I should note, it seems many others are seeing this as well:

https://forum.opnsense.org/index.php?topic=28302.0
Set net.inet.tcp.sack.enable to 0, but this was supposed to be fixed in 22.7.5.

https://forum.opnsense.org/index.php?topic=27211.0
No resolution...

https://forum.opnsense.org/index.php?topic=31965.0
I am actually going to try a new power supply since I had a similar issue before.

https://forum.opnsense.org/index.php?topic=33239.0

https://forum.opnsense.org/index.php?topic=20599

[Mega thread on the issue but dated and maybe not relevant]
https://forum.opnsense.org/index.php?topic=11419.0

[4/22 Update]  Replaced the power supply two days ago.  System appeared stable and went nearly two days, then another crash.  Likely going to move forward with the BIOS/firmware update next.

[4/23 Update] Today everything came unglued and started core dumping.  The web interface was returning a 500, but traffic was still flowing.  Ended up having to pull the power on the OPNsense device to recover...  See attached screenshot for details.

[4/28 Update] I removed the WireGuard plugin a few days ago and OPNsense has been up since.  Pushing nearly four days now.  I had installed the plugin but never fully configured or brought up the interface.  Wondering if that was causing issues.  If several more days go by, it could be suspect.  I did have a PHP component crash which was preventing graphs on the Dashboard from loading.  Restarted all the services which brought that back.
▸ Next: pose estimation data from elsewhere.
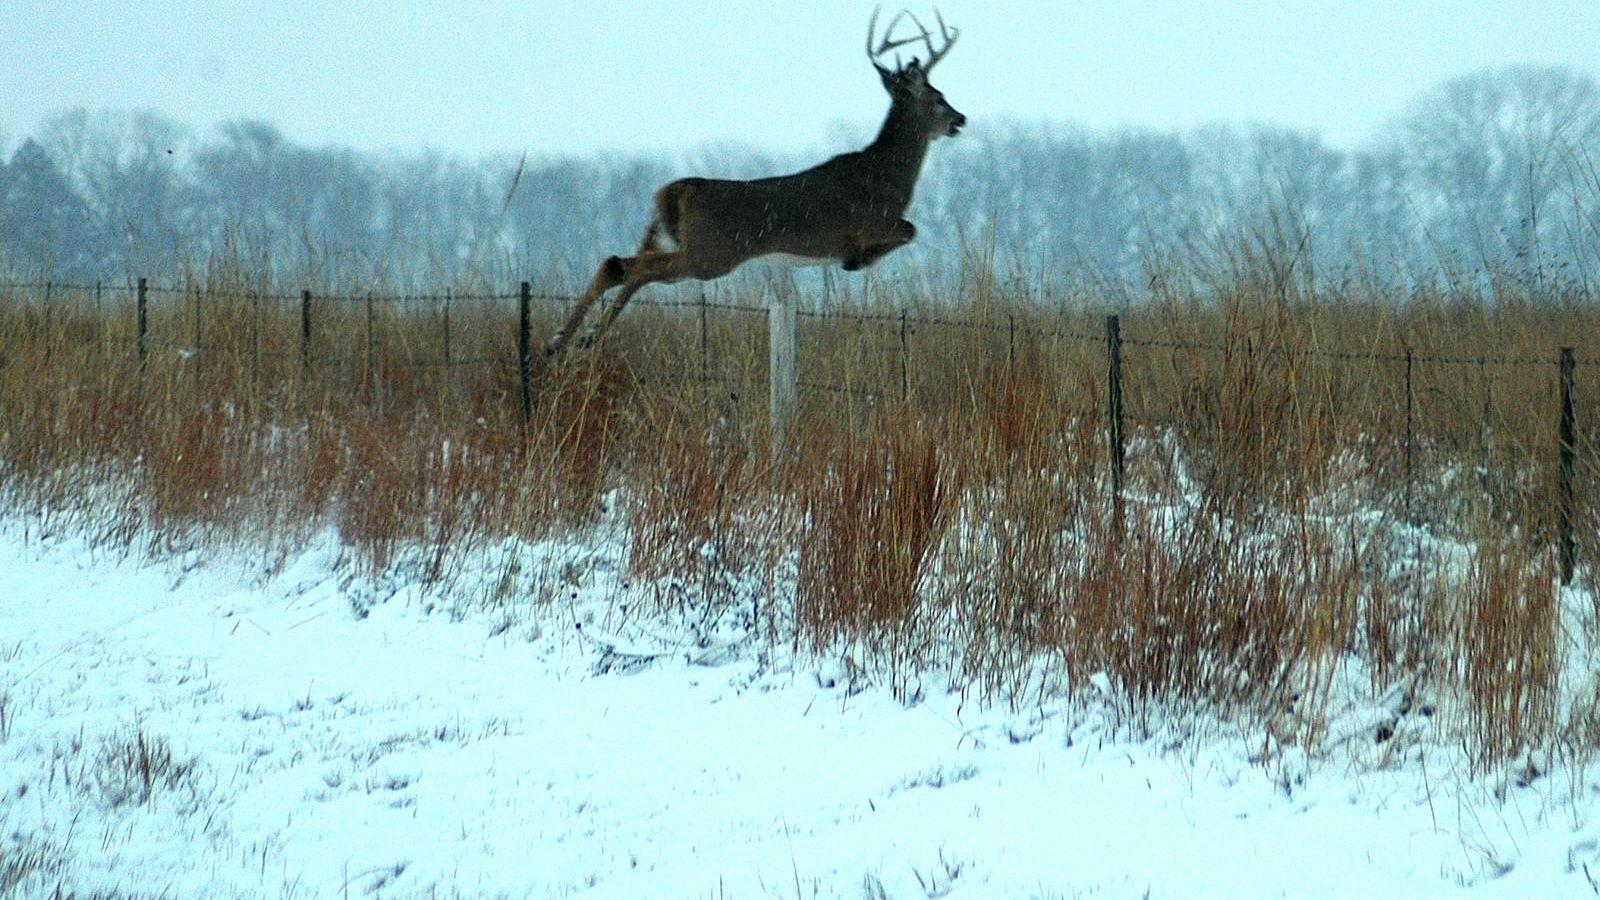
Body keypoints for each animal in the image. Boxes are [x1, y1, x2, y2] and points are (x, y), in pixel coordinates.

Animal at [545, 8, 965, 359]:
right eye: (938, 97)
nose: (959, 119)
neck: (888, 177)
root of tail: (674, 192)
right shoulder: (868, 221)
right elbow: (910, 229)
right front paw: (857, 260)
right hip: (710, 253)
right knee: (629, 268)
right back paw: (570, 339)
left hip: (667, 239)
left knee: (622, 267)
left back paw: (571, 339)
[5/9 Update] System went four days without a crash.  Updated my other APU board to the latest BIOS, but need to swap out and put in use.  Keep submitting the crash reports :-(

Switched to my other APU1D4 board with the latest BIOS.  Lets see how this goes...
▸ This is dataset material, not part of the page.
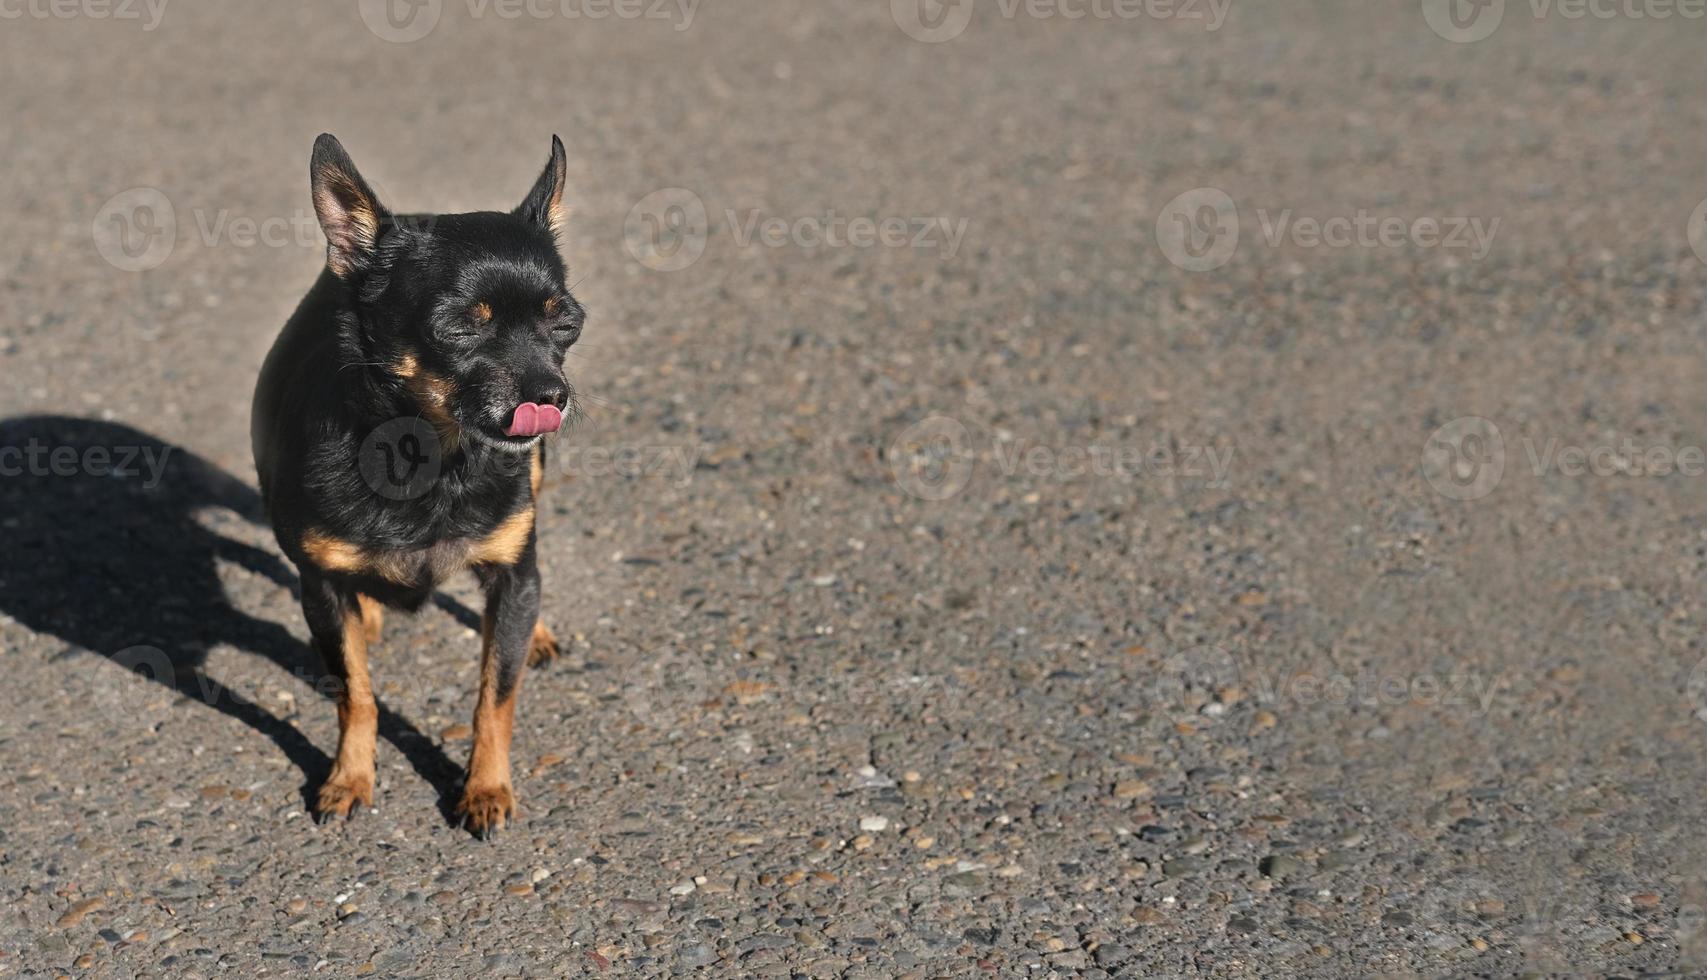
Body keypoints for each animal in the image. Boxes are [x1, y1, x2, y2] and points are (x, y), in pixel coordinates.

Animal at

[5/11 Update]  So far the old board with the new BIOS is holding strong.  Needs to exceed 4+ days for me to feel comfortable things are stable.  Starting to wonder if maybe the other/new board has memory issues.  Was going to run it through an extensive memory check to rule that out.

[5/16 Update] System has been up over six days now which is a record.  Thinking were stable at this point.  It was either the new board with old BIOS which was the issue or something else on that new board.  The old board with new BIOS is good.  I am tempted to upgrade the new board to the new BIOS, then put it back into use and see what happens.  If that holds stable, it was definitely the old BIOS.  Otherwise, I think the issue is resolved at this point. 

[5/20 Update] System has been up for over 16 days now.  Going to consider the system stable and the issue resolved.